Thursday, May 2, 2019

TNDL: "Which bible is considered the best of the translated versions? According to bible Scholars, it is the "VOLGATE" translated by St Jerome. In around the year 342- 347."

TNDL: This is a brief historical synopsis of St Jerome. St. Jerome

CHRISTIAN SCHOLAR
BY: Walter John Burghardt
See Article History
Alternative Titles: Eusebius Hieronymus, Sophronius
St. Jerome, Latin in full Eusebius Hieronymus, pseudonym Sophronius, (born c. 347, Stridon, Dalmatia—died 419/420, Bethlehem, Palestine; feast day September 30), biblical translator and monastic leader, traditionally regarded as the most learned of the Latin Fathers. He lived for a time as a hermit, became a priest, served as secretary to Pope Damasus I, and about 389 established a monastery at Bethlehem. His numerous biblical, ascetical, monastic, and theological works profoundly influenced the early Middle Ages.
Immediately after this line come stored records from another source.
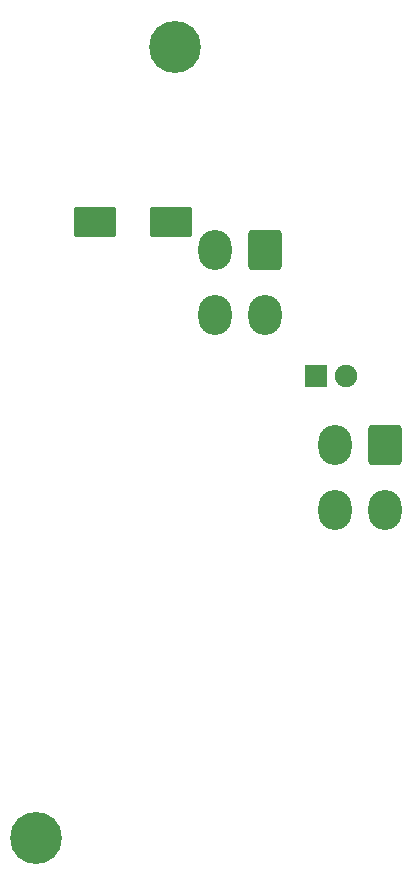
<source format=gbr>
%TF.GenerationSoftware,KiCad,Pcbnew,(6.0.9)*%
%TF.CreationDate,2022-12-26T19:48:23-09:00*%
%TF.ProjectId,PCB_ LDG WING FOLD PLACARD,5043422c-204c-4444-9720-57494e472046,rev?*%
%TF.SameCoordinates,Original*%
%TF.FileFunction,Soldermask,Bot*%
%TF.FilePolarity,Negative*%
%FSLAX46Y46*%
G04 Gerber Fmt 4.6, Leading zero omitted, Abs format (unit mm)*
G04 Created by KiCad (PCBNEW (6.0.9)) date 2022-12-26 19:48:23*
%MOMM*%
%LPD*%
G01*
G04 APERTURE LIST*
G04 Aperture macros list*
%AMRoundRect*
0 Rectangle with rounded corners*
0 $1 Rounding radius*
0 $2 $3 $4 $5 $6 $7 $8 $9 X,Y pos of 4 corners*
0 Add a 4 corners polygon primitive as box body*
4,1,4,$2,$3,$4,$5,$6,$7,$8,$9,$2,$3,0*
0 Add four circle primitives for the rounded corners*
1,1,$1+$1,$2,$3*
1,1,$1+$1,$4,$5*
1,1,$1+$1,$6,$7*
1,1,$1+$1,$8,$9*
0 Add four rect primitives between the rounded corners*
20,1,$1+$1,$2,$3,$4,$5,0*
20,1,$1+$1,$4,$5,$6,$7,0*
20,1,$1+$1,$6,$7,$8,$9,0*
20,1,$1+$1,$8,$9,$2,$3,0*%
G04 Aperture macros list end*
%ADD10RoundRect,0.300001X1.099999X1.399999X-1.099999X1.399999X-1.099999X-1.399999X1.099999X-1.399999X0*%
%ADD11O,2.800000X3.400000*%
%ADD12RoundRect,0.050000X-0.900000X-0.900000X0.900000X-0.900000X0.900000X0.900000X-0.900000X0.900000X0*%
%ADD13C,1.900000*%
%ADD14RoundRect,0.300000X-1.500000X-1.000000X1.500000X-1.000000X1.500000X1.000000X-1.500000X1.000000X0*%
%ADD15C,4.400000*%
G04 APERTURE END LIST*
D10*
%TO.C,J2*%
X181864000Y-62738000D03*
D11*
X177664000Y-62738000D03*
X181864000Y-68238000D03*
X177664000Y-68238000D03*
%TD*%
D10*
%TO.C,J1*%
X171704000Y-46228000D03*
D11*
X167504000Y-46228000D03*
X171704000Y-51728000D03*
X167504000Y-51728000D03*
%TD*%
D12*
%TO.C,D1*%
X176022000Y-56896000D03*
D13*
X178562000Y-56896000D03*
%TD*%
D14*
%TO.C,C1*%
X157275000Y-43800000D03*
X163775000Y-43800000D03*
%TD*%
D15*
%TO.C,REF\u002A\u002A*%
X152291948Y-95977061D03*
%TD*%
%TO.C,REF\u002A\u002A*%
X164039448Y-28984561D03*
%TD*%
M02*

</source>
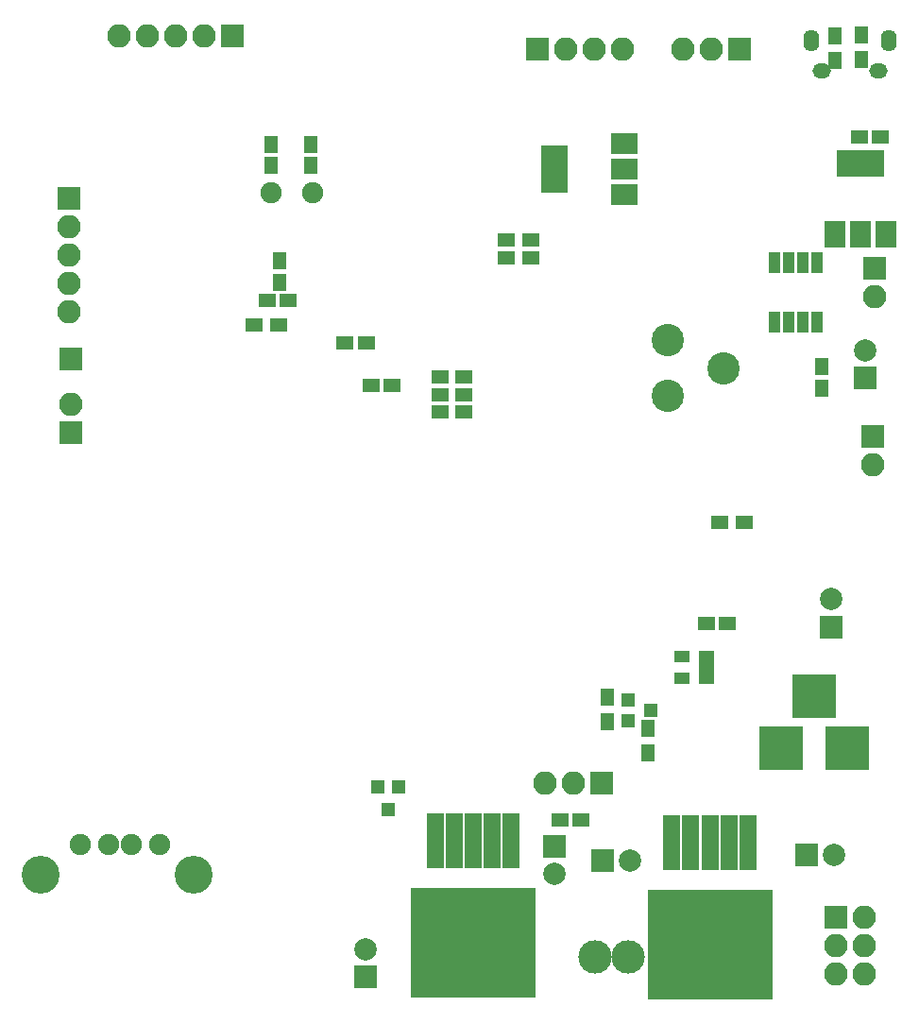
<source format=gbr>
G04 #@! TF.FileFunction,Soldermask,Bot*
%FSLAX46Y46*%
G04 Gerber Fmt 4.6, Leading zero omitted, Abs format (unit mm)*
G04 Created by KiCad (PCBNEW 4.0.7) date 05/28/18 17:48:26*
%MOMM*%
%LPD*%
G01*
G04 APERTURE LIST*
%ADD10C,0.100000*%
%ADD11R,3.900000X3.900000*%
%ADD12R,1.200000X1.300000*%
%ADD13R,1.300000X1.200000*%
%ADD14R,1.500000X5.000000*%
%ADD15R,11.200000X9.800000*%
%ADD16R,2.000000X2.000000*%
%ADD17C,2.000000*%
%ADD18R,1.460000X1.050000*%
%ADD19R,2.100000X2.100000*%
%ADD20O,2.100000X2.100000*%
%ADD21R,2.400000X4.200000*%
%ADD22R,2.400000X1.900000*%
%ADD23R,4.200000X2.400000*%
%ADD24R,1.900000X2.400000*%
%ADD25R,1.600000X1.150000*%
%ADD26R,1.150000X1.600000*%
%ADD27C,3.000000*%
%ADD28O,1.650000X1.350000*%
%ADD29O,1.400000X1.950000*%
%ADD30R,1.600000X1.300000*%
%ADD31R,1.300000X1.600000*%
%ADD32C,1.900000*%
%ADD33C,3.400000*%
%ADD34R,1.000000X1.950000*%
%ADD35C,2.900000*%
G04 APERTURE END LIST*
D10*
D11*
X181356000Y-127381000D03*
X187356000Y-127381000D03*
X184356000Y-122681000D03*
D12*
X145227000Y-130826000D03*
X147127000Y-130826000D03*
X146177000Y-132826000D03*
D13*
X167700000Y-124900000D03*
X167700000Y-123000000D03*
X169700000Y-123950000D03*
D14*
X150400000Y-135625000D03*
X152100000Y-135625000D03*
X153800000Y-135625000D03*
X155500000Y-135625000D03*
X157200000Y-135625000D03*
D15*
X153800000Y-144775000D03*
D16*
X144151000Y-147872000D03*
D17*
X144151000Y-145372000D03*
D16*
X161036000Y-136144000D03*
D17*
X161036000Y-138644000D03*
D16*
X185900000Y-116500000D03*
D17*
X185900000Y-114000000D03*
D18*
X174700000Y-119150000D03*
X174700000Y-120100000D03*
X174700000Y-121050000D03*
X172500000Y-121050000D03*
X172500000Y-119150000D03*
D19*
X159519000Y-64654000D03*
D20*
X162059000Y-64654000D03*
X164599000Y-64654000D03*
X167139000Y-64654000D03*
D21*
X161061000Y-75438000D03*
D22*
X167361000Y-75438000D03*
X167361000Y-77738000D03*
X167361000Y-73138000D03*
D19*
X189738000Y-84328000D03*
D20*
X189738000Y-86868000D03*
D14*
X171606000Y-135830000D03*
X173306000Y-135830000D03*
X175006000Y-135830000D03*
X176706000Y-135830000D03*
X178406000Y-135830000D03*
D15*
X175006000Y-144980000D03*
D23*
X188500000Y-74950000D03*
D24*
X188500000Y-81250000D03*
X186200000Y-81250000D03*
X190800000Y-81250000D03*
D19*
X177680000Y-64654000D03*
D20*
X175140000Y-64654000D03*
X172600000Y-64654000D03*
D25*
X137200000Y-87250000D03*
X135300000Y-87250000D03*
X142306000Y-91059000D03*
X144206000Y-91059000D03*
X163450000Y-133750000D03*
X161550000Y-133750000D03*
D16*
X183642000Y-136906000D03*
D17*
X186142000Y-136906000D03*
D16*
X165354000Y-137414000D03*
D17*
X167854000Y-137414000D03*
D25*
X190314000Y-72528000D03*
X188414000Y-72528000D03*
X174691000Y-116205000D03*
X176591000Y-116205000D03*
D26*
X135636000Y-73218000D03*
X135636000Y-75118000D03*
X139192000Y-73218000D03*
X139192000Y-75118000D03*
D19*
X165300000Y-130500000D03*
D20*
X162760000Y-130500000D03*
X160220000Y-130500000D03*
D27*
X164719000Y-146050000D03*
X167719000Y-146050000D03*
D28*
X190079000Y-66628000D03*
X185079000Y-66628000D03*
D29*
X191079000Y-63928000D03*
X184079000Y-63928000D03*
D30*
X152992000Y-94107000D03*
X150792000Y-94107000D03*
X150792000Y-97218500D03*
X152992000Y-97218500D03*
X152992000Y-95694500D03*
X150792000Y-95694500D03*
D31*
X169480000Y-125600000D03*
X169480000Y-127800000D03*
X186182000Y-65743000D03*
X186182000Y-63543000D03*
D30*
X175900000Y-107150000D03*
X178100000Y-107150000D03*
D31*
X188560000Y-63390000D03*
X188560000Y-65590000D03*
D30*
X136355000Y-89408000D03*
X134155000Y-89408000D03*
D31*
X165850000Y-125000000D03*
X165850000Y-122800000D03*
D32*
X135636000Y-77533500D03*
X139436000Y-77533500D03*
D25*
X144650000Y-94810000D03*
X146550000Y-94810000D03*
D26*
X136398000Y-85582800D03*
X136398000Y-83682800D03*
X185039000Y-95057000D03*
X185039000Y-93157000D03*
D19*
X117700000Y-99100000D03*
D20*
X117700000Y-96560000D03*
D32*
X125710000Y-136000000D03*
X123170000Y-136000000D03*
X121140000Y-136000000D03*
X118600000Y-136000000D03*
D33*
X128760000Y-138670000D03*
X115040000Y-138670000D03*
D19*
X117600000Y-78100000D03*
D20*
X117600000Y-80640000D03*
X117600000Y-83180000D03*
X117600000Y-85720000D03*
X117600000Y-88260000D03*
D19*
X189611000Y-99441000D03*
D20*
X189611000Y-101981000D03*
D19*
X117700000Y-92500000D03*
D34*
X180795000Y-83800000D03*
X182065000Y-83800000D03*
X183335000Y-83800000D03*
X184605000Y-83800000D03*
X184605000Y-89200000D03*
X183335000Y-89200000D03*
X182065000Y-89200000D03*
X180795000Y-89200000D03*
D19*
X186300000Y-142500000D03*
D20*
X188840000Y-142500000D03*
X186300000Y-145040000D03*
X188840000Y-145040000D03*
X186300000Y-147580000D03*
X188840000Y-147580000D03*
D30*
X156761000Y-81788000D03*
X158961000Y-81788000D03*
X156761000Y-83439000D03*
X158961000Y-83439000D03*
D35*
X176236000Y-93305000D03*
X171196000Y-95805000D03*
X171196000Y-90805000D03*
D19*
X132207000Y-63500000D03*
D20*
X129667000Y-63500000D03*
X127127000Y-63500000D03*
X124587000Y-63500000D03*
X122047000Y-63500000D03*
D16*
X188940000Y-94160000D03*
D17*
X188940000Y-91660000D03*
M02*

</source>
He is known particularly for his Latin translation of the Bible, the Vulgate, and is considered a doctor of the church.


Life
Jerome was born of well-to-do Christian parents at Stridon, probably near the modern Ljubljana, Slovenia. His education, begun at home, was continued in Rome when he was about 12. There he studied grammar, rhetoric, and philosophy. A serious scholar enamoured of Latin literature, he frequented the catacombs and near the end of his Roman education was baptized (c. 366), probably by Pope Liberius.

He spent the next 20 years in travel and impermanent residences. At Treveris (later Trier), he was profoundly attracted to monasticism. Possibly as early as 369 he was back in the vicinity of Stridon. In Aquileia (Italy) he was linked with an ascetic elite—including Tyrannius Rufinus, a writer and scholar, who translated the 3rd-century Alexandrian theologian Origen—grouped around Bishop Valerianus. When the group disbanded (c. 373), Jerome decided to go on a trip through the East. On reaching Antioch in 374, fatigued by travel and by inner conflict, he rested as a guest of the priest Evagrius of Antioch and there may have composed his earliest known work, De septies percussa (“Concerning Seven Beatings”). There also, in mid-Lent 375, during a near-fatal illness, he had a celebrated dream. In that dream, in which he was dragged before a tribunal of the Lord, he was accused of being a Ciceronian—a follower of the 1st-century-BCE Roman philosopher Marcus Tullius Cicero—rather than a Christian, and he was severely lashed; he vowed never again to read or possess pagan literature.